### DATA PROVIDED
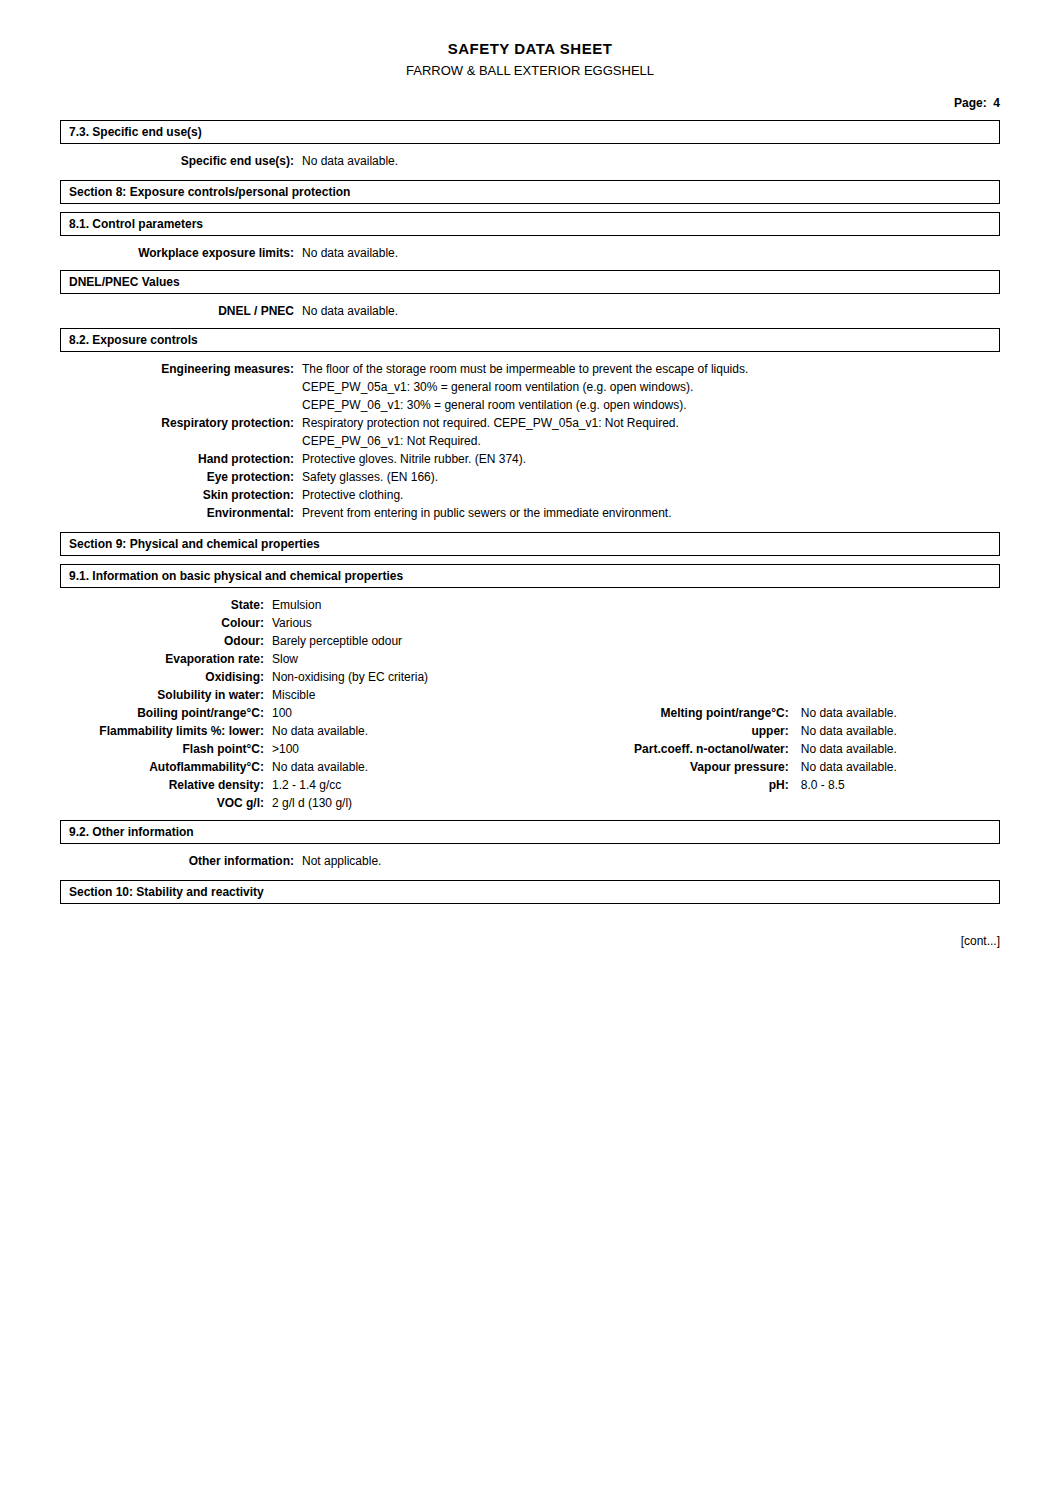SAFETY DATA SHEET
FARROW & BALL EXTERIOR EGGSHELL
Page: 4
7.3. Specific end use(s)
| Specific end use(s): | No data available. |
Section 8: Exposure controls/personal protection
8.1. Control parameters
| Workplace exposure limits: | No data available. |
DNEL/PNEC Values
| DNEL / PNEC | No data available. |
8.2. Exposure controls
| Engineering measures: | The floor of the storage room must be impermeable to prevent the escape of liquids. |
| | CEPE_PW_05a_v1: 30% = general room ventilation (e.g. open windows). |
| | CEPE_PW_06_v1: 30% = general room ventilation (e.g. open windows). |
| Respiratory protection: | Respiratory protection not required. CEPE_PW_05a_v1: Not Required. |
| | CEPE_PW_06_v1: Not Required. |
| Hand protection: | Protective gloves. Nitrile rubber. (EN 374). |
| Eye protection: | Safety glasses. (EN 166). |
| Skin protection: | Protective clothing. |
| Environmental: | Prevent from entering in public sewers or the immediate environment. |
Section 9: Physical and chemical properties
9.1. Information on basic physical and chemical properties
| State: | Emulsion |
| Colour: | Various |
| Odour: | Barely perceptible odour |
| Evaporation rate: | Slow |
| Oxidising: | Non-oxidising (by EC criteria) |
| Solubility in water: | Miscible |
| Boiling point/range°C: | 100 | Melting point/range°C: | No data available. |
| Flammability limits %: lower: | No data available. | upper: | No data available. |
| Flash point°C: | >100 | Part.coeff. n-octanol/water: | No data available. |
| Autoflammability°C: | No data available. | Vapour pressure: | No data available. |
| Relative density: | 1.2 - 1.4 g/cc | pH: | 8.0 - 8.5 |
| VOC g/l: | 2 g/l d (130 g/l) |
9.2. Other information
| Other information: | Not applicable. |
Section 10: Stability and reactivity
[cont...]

### WORK ORDER
Exact copy, pictures excluded: repeat the lines from the top of the material through the line with "CEPE_PW_06_v1: 30% = general".

### RESULT OF THE EXERCISE
SAFETY DATA SHEET
FARROW & BALL EXTERIOR EGGSHELL
Page: 4
7.3. Specific end use(s)
| Specific end use(s): | No data available. |
Section 8: Exposure controls/personal protection
8.1. Control parameters
| Workplace exposure limits: | No data available. |
DNEL/PNEC Values
| DNEL / PNEC | No data available. |
8.2. Exposure controls
| Engineering measures: | The floor of the storage room must be impermeable to prevent the escape of liquids. |
| | CEPE_PW_05a_v1: 30% = general room ventilation (e.g. open windows). |
| | CEPE_PW_06_v1: 30% = general room ventilation (e.g. open windows). |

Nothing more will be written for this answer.